start DOCUMENT PASSAGE

PDA

View Full Version : How can I give her space while we are living together?


Mjhill
May 20, 2013, 01:38 PM
Me and my girlfriend have been going out 3 years plus. We live together and Recently she said she needs a break as she feels suffocated. She is also extremely clean and says that the fact that I am not up to her standards made her not want to be around the mess, (in which she was sleeping over at her best friends house who is a guy btw). We finally talked I brought up how I don't think that friend dynamic is appropriate. She assured me that he is not taking my place but is just a friend, and realized what she did wrong. She has also stopped such behaviors She brought up my shortcomings etc. And I have worked on being immaculately clean.

I have realized she wants space to think things over about our relationship. We have established that in 2 months when our lease expires we will live separately and she will see how things go. And the thought is still there for a reconciliation, which I hope occurs.

What is the easiest way togive her space, but let her know I still want her and, not to lose her. Especially when we are still living together. Please advise.

>Threads merged to keep the advice in one place<

Homegirl 50
May 20, 2013, 04:30 PM
How are you giving her space if she is still living there? If she wants space, she needs to leave. What was her explanation for living with another guy? How long were you living together before she decides she can't deal with your messiness. Did you two argue about this or was is sudden? This sounds pretty fishy to me.

Jake2008
May 21, 2013, 05:26 AM
If she loved you, she would have been better able to communicate and work toward solving problems, instead of using the problems, to justify 'needing space'.

No couples are without their differences. Her being extremely tidy and you not being up to her clean standards, seems rather flimsy to me as an excuse to separate in two months.

Either you are soft shoeing the real problems here, or there is not a lot of substance to the relationship.

Is there more to the story?

Mjhill
May 21, 2013, 07:24 AM
Appreciate the response. That's my problem. I know she won't leave early because she has no where to live/go. And told me that we should be on a break until the lease is over and then live separately and see if we come close again. She stayed over there maybe 4-5 times. Her explanation was she was studying with the friend for finals till late and did not want to be around the "mess" in the house. She did admit for what its worth that what she did was totally wrong and nothing happened. She also stopped such behavior evennthough we are on a break. We have been living together for almost a year. She always knew I was not as neat as her. I have tried and continue to try but in her eyes can't get as clean as her. She has brought it up before. Yet says she is no longer willing to compromise about it Even though I have accepted many of her shortcomings. Did you two argue about this or was is sudden?

end DOCUMENT PASSAGE

> _GIVEN PROBLEM A_: List every posting date and time shown in the forum thread, in the order they appear.

start MATERIAL TO PROCESS

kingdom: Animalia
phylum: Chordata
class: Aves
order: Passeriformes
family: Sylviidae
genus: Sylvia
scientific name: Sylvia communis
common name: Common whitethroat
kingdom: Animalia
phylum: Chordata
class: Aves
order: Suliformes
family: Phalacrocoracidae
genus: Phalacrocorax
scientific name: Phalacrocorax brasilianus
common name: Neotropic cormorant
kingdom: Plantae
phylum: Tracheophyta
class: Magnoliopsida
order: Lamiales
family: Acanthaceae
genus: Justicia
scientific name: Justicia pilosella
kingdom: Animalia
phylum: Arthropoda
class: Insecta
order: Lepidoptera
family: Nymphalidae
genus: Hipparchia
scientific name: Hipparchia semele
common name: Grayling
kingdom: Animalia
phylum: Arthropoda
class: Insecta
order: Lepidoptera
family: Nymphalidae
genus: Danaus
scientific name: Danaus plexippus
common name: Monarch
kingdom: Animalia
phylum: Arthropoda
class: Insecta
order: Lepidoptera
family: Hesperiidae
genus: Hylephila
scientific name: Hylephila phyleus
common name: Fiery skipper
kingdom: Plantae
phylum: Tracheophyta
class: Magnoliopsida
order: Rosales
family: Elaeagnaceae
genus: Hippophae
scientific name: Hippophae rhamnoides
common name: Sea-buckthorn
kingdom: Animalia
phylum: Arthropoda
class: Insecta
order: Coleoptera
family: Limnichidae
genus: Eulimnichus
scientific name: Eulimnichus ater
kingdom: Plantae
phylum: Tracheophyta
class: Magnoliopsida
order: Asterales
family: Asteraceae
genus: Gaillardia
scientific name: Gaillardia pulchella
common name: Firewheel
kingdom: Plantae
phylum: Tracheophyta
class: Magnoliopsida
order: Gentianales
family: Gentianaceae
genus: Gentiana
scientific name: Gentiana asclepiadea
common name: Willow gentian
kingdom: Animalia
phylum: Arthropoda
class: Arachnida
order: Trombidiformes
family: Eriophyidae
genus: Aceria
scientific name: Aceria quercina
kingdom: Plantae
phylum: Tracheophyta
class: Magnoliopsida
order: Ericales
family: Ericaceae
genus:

end MATERIAL TO PROCESS

> _GIVEN PROBLEM B_: Copy the lines of the records from the line with "order: Rosales" up to and including the final line of the records.

> _TASK RESULT A_:
May 20, 2013, 01:38 PM
May 20, 2013, 04:30 PM
May 21, 2013, 05:26 AM
May 21, 2013, 07:24 AM

> _TASK RESULT B_:
order: Rosales
family: Elaeagnaceae
genus: Hippophae
scientific name: Hippophae rhamnoides
common name: Sea-buckthorn
kingdom: Animalia
phylum: Arthropoda
class: Insecta
order: Coleoptera
family: Limnichidae
genus: Eulimnichus
scientific name: Eulimnichus ater
kingdom: Plantae
phylum: Tracheophyta
class: Magnoliopsida
order: Asterales
family: Asteraceae
genus: Gaillardia
scientific name: Gaillardia pulchella
common name: Firewheel
kingdom: Plantae
phylum: Tracheophyta
class: Magnoliopsida
order: Gentianales
family: Gentianaceae
genus: Gentiana
scientific name: Gentiana asclepiadea
common name: Willow gentian
kingdom: Animalia
phylum: Arthropoda
class: Arachnida
order: Trombidiformes
family: Eriophyidae
genus: Aceria
scientific name: Aceria quercina
kingdom: Plantae
phylum: Tracheophyta
class: Magnoliopsida
order: Ericales
family: Ericaceae
genus:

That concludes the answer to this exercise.